Consistente la presenza italiana. In Piazza Grande Marco Bellocchio ripropone I pugni in tasca cinquanta anni dopo avere vinto proprio a Locarno, e Mario Martone presenta i 19 minuti di Pastorale cilentana, immagini bucoliche, magnificamente fotografate da Renato Berta, realizzate per il Padiglione Zero di Expo dove viene mostrato su un colossale videowall. Approda al concorso la nuova opera di Pietro Marcello, Bella e perduta: il racconto parte come se fosse un documentario ma poi si trasforma, affidandosi a Sarchiapone, un bufalo parlante, che permette a Marcello di proseguire nella sua singolare poetica narrativa già apprezzata in La bocca del lupo. Nel concorso va salutato il ritorno di Chantal Ackerman con No home Movie e l’infinito Happy Hour del giapponese Ryusuke Hamaguchi, un film di 5 ore e 17 minuti.
Tornando al Made in Italy, il concorso Cineasti del presente ospita Nazareno Manuel Nicoletti che propone Moj brate-Mio fratello, una storia di impegno sociale tra Bosnia-Erzegovina e Canada. L’imprevedibile coppia di documentaristi milanesi Martina Parenti-Massimo D’Anolfi porta L’infinita fabbrica del Duomo, ovvero el domm analizzato in un giorno e 700 anni con una sguardo davvero singolare. Fuori concorso ci sono Genitori di Alberto Fasulo, che parla di figli disabili e adulti solidali, I sogni del lago salato di Andrea Segre che approda in Kazakistan per raccontare gli italiani all’estero in un paese in pieno boom economico grazie al gas, e Romeo e Giulietta di Massimo Coppola impegnato a dimostrare come Shakespeare non abbia inventato nulla sui matrimoni e i conflitti tra clan famigliari, basta andare in un campo rom.
Tra le altre curiosità, A qualcuno piacerà – Storia e storie di Elio Pandolfi, attore spiritoso e gustosissimo conduttore di Hollywood Party su Radiotre, raccontato da Caterina Taricano e Claudio DePasqualis, e un titolo assolutamente imperdibile, Vivere alla grande di Fabio Leli, che in due ore e 40 risucchia lo spettatore togliendo il velo dell’ipocrisia di stato di fronte al fenomeno del gioco, dai gratta e vinci alle macchinette nei bar.
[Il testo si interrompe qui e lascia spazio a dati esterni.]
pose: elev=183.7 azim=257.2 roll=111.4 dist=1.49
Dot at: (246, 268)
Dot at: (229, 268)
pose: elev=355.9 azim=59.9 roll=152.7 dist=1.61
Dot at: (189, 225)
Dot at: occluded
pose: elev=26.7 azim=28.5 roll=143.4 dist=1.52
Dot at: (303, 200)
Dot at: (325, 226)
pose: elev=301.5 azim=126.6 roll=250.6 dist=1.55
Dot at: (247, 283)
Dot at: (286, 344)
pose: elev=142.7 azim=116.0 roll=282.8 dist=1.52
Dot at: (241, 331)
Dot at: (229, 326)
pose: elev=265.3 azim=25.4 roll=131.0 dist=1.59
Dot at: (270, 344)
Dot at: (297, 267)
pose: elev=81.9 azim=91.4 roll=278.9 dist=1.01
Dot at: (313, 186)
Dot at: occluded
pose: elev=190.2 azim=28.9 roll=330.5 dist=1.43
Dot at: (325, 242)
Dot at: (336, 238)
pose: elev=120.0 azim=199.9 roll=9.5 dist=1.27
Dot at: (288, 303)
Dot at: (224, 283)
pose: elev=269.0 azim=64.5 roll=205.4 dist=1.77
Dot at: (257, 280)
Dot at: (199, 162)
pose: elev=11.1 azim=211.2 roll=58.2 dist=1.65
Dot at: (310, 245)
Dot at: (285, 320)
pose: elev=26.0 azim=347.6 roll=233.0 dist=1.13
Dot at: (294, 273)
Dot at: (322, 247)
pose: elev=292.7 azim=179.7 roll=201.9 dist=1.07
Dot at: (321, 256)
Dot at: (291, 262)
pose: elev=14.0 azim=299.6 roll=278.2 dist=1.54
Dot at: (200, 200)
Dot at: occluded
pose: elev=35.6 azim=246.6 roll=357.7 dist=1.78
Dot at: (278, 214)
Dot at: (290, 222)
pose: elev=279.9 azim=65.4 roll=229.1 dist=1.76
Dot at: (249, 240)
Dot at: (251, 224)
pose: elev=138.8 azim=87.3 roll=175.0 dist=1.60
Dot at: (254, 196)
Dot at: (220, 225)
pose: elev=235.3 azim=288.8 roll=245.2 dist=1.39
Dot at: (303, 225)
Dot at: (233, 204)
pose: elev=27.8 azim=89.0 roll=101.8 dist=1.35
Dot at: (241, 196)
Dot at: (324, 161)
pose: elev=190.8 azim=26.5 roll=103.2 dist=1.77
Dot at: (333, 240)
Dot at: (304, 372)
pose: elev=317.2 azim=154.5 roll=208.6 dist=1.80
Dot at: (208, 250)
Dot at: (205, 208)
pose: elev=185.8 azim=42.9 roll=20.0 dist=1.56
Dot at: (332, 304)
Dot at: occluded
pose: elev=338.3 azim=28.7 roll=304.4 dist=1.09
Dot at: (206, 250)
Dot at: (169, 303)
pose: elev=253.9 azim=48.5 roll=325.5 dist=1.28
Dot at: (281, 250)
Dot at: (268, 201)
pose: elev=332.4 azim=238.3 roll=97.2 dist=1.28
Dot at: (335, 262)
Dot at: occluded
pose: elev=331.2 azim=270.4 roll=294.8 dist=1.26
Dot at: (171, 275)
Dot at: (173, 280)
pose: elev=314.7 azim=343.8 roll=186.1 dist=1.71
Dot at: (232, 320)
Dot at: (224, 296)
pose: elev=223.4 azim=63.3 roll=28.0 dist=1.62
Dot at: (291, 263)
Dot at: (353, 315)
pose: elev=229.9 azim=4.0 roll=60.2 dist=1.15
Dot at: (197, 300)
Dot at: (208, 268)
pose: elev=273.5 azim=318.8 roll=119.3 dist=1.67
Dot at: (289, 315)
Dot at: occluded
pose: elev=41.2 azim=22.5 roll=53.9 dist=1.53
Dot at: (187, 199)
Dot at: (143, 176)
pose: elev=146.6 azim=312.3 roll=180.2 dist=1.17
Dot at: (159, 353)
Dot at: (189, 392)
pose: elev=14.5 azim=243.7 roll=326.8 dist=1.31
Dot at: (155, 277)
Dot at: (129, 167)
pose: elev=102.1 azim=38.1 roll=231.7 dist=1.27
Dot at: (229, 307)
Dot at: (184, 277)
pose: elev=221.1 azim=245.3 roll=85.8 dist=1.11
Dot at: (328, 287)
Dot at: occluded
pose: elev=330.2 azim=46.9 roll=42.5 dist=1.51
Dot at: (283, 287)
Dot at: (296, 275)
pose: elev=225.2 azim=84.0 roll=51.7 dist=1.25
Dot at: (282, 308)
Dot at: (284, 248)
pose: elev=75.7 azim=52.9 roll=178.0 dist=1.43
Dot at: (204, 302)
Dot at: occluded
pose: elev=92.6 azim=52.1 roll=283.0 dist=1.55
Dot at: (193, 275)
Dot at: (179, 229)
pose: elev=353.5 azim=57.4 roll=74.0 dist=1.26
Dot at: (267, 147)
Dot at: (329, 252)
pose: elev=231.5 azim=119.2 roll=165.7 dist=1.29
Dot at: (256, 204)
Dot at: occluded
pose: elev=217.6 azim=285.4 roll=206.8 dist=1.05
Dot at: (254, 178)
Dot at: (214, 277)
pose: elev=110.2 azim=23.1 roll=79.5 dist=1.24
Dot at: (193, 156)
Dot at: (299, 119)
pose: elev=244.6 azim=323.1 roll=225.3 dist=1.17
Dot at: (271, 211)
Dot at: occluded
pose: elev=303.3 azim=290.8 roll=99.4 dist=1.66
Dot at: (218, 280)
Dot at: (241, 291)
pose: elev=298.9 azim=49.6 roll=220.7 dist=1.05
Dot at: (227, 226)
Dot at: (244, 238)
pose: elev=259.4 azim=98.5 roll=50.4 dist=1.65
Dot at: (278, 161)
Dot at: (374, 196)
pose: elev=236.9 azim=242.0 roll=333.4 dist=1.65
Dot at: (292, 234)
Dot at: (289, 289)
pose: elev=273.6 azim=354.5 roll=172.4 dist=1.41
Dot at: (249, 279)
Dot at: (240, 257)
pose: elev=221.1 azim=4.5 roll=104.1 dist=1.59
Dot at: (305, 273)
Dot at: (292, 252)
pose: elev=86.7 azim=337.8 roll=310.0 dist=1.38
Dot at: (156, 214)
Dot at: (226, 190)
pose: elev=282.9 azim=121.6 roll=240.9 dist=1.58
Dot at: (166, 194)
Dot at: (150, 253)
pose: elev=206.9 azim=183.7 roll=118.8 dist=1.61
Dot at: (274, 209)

Una storia di inciuci e porcherie che vanno ben oltre ciò che dovrebbe essere consentito fare nei confronti degli ignari cittadini. Una piccola bomba.
Poiché non c’è Locarno senza retrospettiva, quest’anno si festeggia Sam Peckinpah, autore di western indimenticabili e di capolavori come Il mucchio selvaggio, Getaway!, Pat Garrett &Billy the Kid. L’omaggio prevede anche la riproposta di produzioni televisive e film in cui è apparso come attore, oltre ai tradizionali approfondimenti critici.
Disseminati lungo gli undici giorni di festival molti ospiti di gran nome, tra cui Edward Norton, Michael Cimino, Bulle Ogier, Andy Garcia, Marthe Keller, Carmen Maura, Sabine Azema, Marlen Khutsiev (regista russo poco noto solo perché boicottato sia dai comunisti all’epoca che dai nuovi padroni della Russia oggi). Prevista poi un’appendice, domenica 16 in Piazza Grande, con la proiezione di Asino che vola di Paolo Tripodi e Marcello Fonte, progetto benefico con Luigi LoCascio, Maria Grazia Cucinotta e Lino Banfi.